■ Texte source:
• • • • •

- Camille Frouin
L’érotisation de la domination dans le cinéma de genre
Dernière mise à jour : 4 mars 2021
Camille Frouin, du compte instagram @lhorreur_est_humaine nous fait le plaisir de partager avec nous son point de vue sur l’érotisation de la domination dans le cinéma de genre !
Si comme moi tu es fan de films d'Horreur, ou plus largement de films de Genre, tu en as vu passer des paires de seins à l'écran... A priori rien de mal à ça, j'en ai moi-même et je dois dire que c'est plutôt chouette. Sans totalement condamner ces images fantasmées, je les ai souvent interrogées. Le cinéma d'Horreur est un formidable outil pour comprendre l'évolution de nos sociétés, ses rapports de domination, ses rapports aux genres et aux sexualités.
Je précise ici que lorsque je mentionnerai « les hommes », je parlerai des hommes cis genre (dont le genre correspond à leur identité de naissance) et hétérosexuels. Cette précision est nécessaire car les personnages féminins du cinéma de Genre ont été pensés par eux et pour eux, et même si c'est de moins en moins le cas, concernant ce cinéma, les femmes sont encore minoritaires sur les plateaux et dans les salles.
Les personnages féminins du cinéma de Genre nous laissent des souvenirs marquants. L'Horreur a d'ailleurs été précurseur concernant la représentation des femmes au cinéma, leur offrant tôt des rôles hauts en couleurs et des scènes bien ancrées dans nos imaginaires collectifs. On pense évidemment au personnage de Ripley dans Alien, à Carrie, ou encore à Laurie dans la saga Halloween. Cette représentation des femmes fortes, battantes, des « final-girl », on la doit à la Blaxploitation qui a détourné les stéréotypes de l'Horreur et de l'Action dès les années 70. Au milieu de ces bonnes intentions portées par le cinéma de Genre, il y a aussi des loupés, des stéréotypes poisseux et un tas de contradictions. Mais l'Horreur est humaine après tout, et ça, tout le monde le sait.

Pam Grier, Coffy, 1973
Le cinéma d'Horreur est une catégorie qui joue avec les corps comme des vecteurs de nos rapports de domination et de pouvoir. Du vampire suceur manipulateur au tueur à la force surréaliste, elle met en scène de nombreuses formes de dominations plus ou moins explicites, physiques, psychologiques, et plus ou moins réalistes. Avec la pornographie, c'est un des rares genres qui représente notre rapport au corps de manière violente et souvent stéréotypée. Fréquemment, l'Horreur érotise les rapports de domination, en particulier la domination des corps d'hommes sur les corps de femmes. C'est précisément cette mise en scène qui peut poser problème, car l'Horreur est souvent tombée dans ce que l'on nomme « l'objectivation ». Il ne faut cependant pas tomber dans cet amalgame que je croise souvent : la sexualisation et l'érotisation sont différentes de l'objectivation.

• • • • •

■ Les données:

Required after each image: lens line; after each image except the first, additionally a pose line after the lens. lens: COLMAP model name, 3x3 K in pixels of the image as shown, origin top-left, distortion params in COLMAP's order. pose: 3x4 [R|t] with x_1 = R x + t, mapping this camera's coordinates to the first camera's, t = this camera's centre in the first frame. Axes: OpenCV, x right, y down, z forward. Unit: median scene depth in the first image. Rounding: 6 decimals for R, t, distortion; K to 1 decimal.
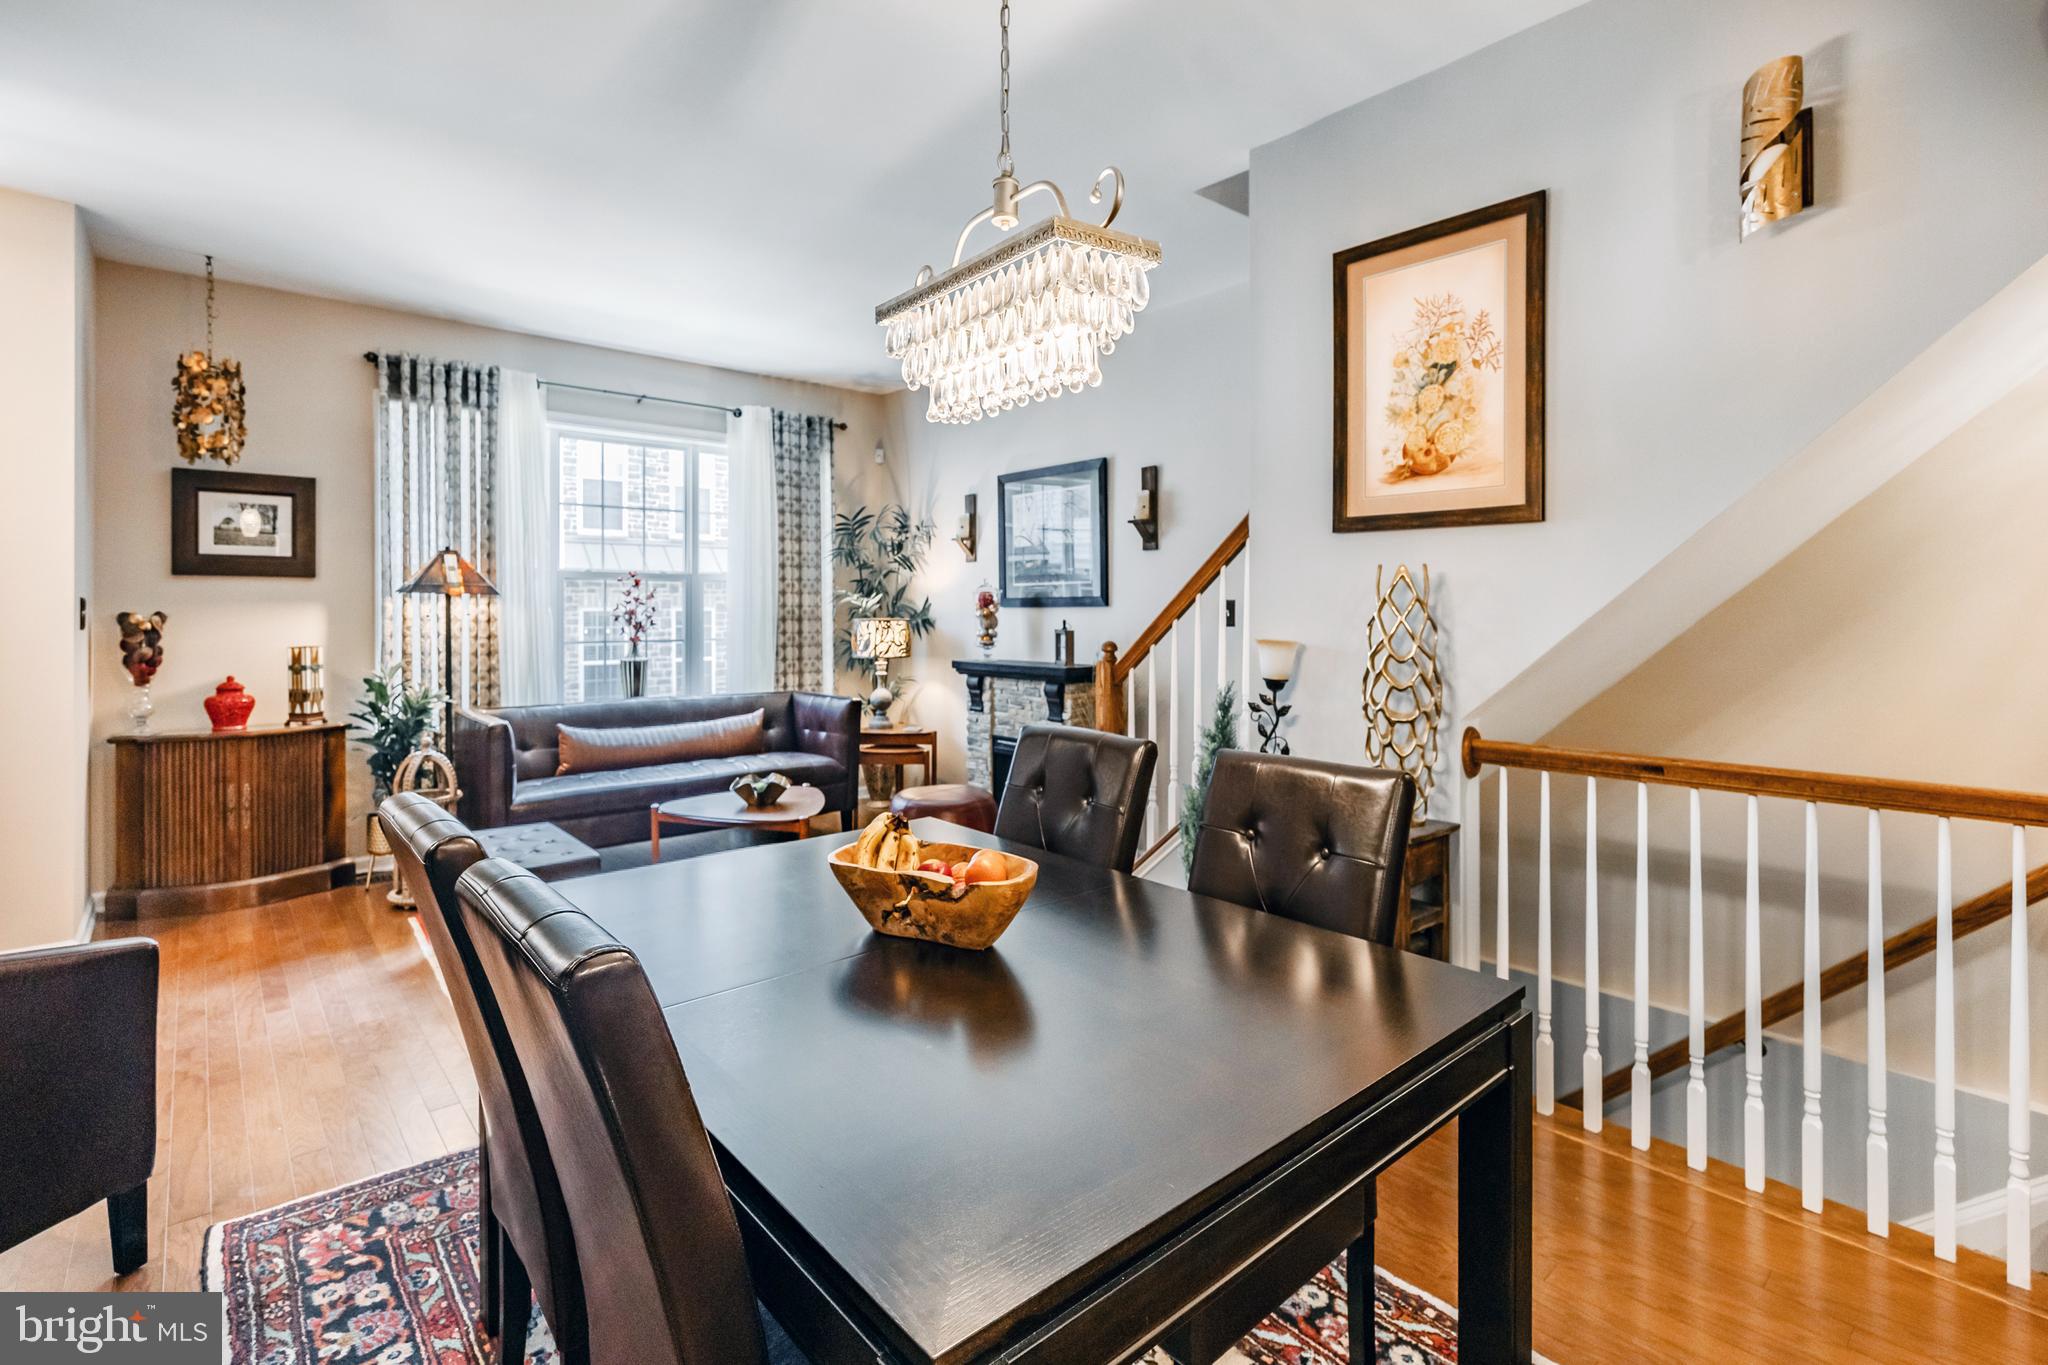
lens RADIAL K [[938.8, 0, 1044.6], [0, 938.8, 608.9], [0, 0, 1]] dist [0.000793, -0.000470]
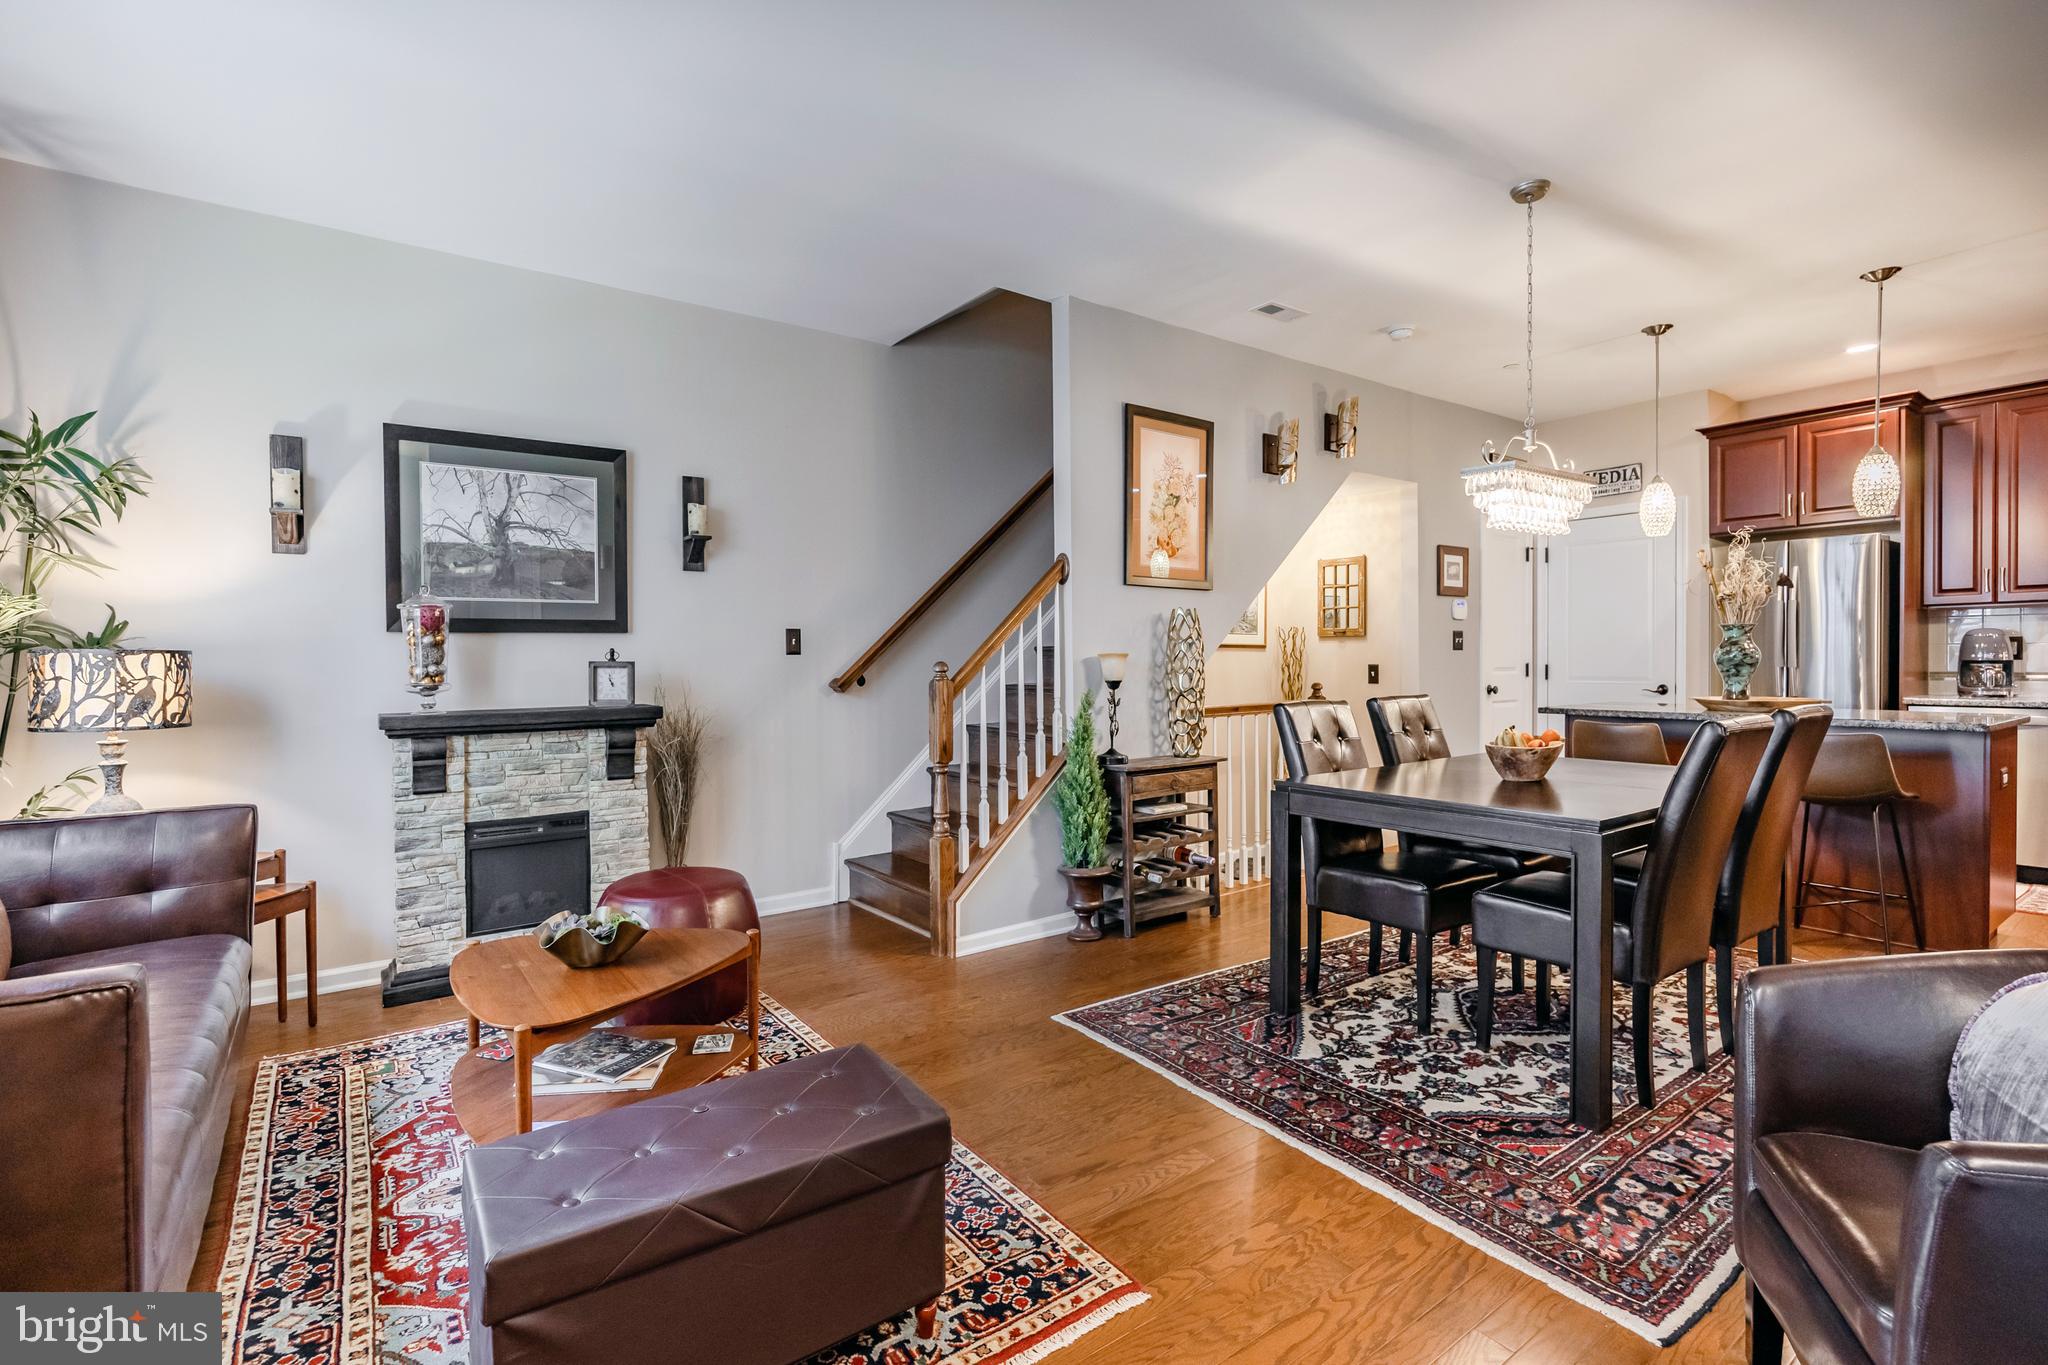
lens RADIAL K [[946.8, 0, 964.8], [0, 946.8, 669.4], [0, 0, 1]] dist [-0.002803, 0.000531]
pose [[0.123146, -0.009344, 0.992345, -0.801659], [0.009089, 0.999924, 0.008288, 0.027532], [-0.992347, 0.007999, 0.123221, 0.677277]]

• • • • •

■ Liste des tâches:
**A.** Énumérez les personnages féminins que le texte sur le cinéma de genre cite comme exemples de souvenirs marquants.
**B.** Recopiez le passage du texte sur le cinéma de genre commençant par « Je précise ici » et se poursuivant jusqu'à « dans les salles. », en remplaçant « les plateaux » par « les tournages ».
Les lignes n'interviennent en rien dans ce travail.

■ Réponses aux tâches:
**A.** Ripley dans Alien, Carrie, et Laurie dans la saga Halloween.

**B.**
Je précise ici que lorsque je mentionnerai « les hommes », je parlerai des hommes cis genre (dont le genre correspond à leur identité de naissance) et hétérosexuels. Cette précision est nécessaire car les personnages féminins du cinéma de Genre ont été pensés par eux et pour eux, et même si c'est de moins en moins le cas, concernant ce cinéma, les femmes sont encore minoritaires sur les tournages et dans les salles.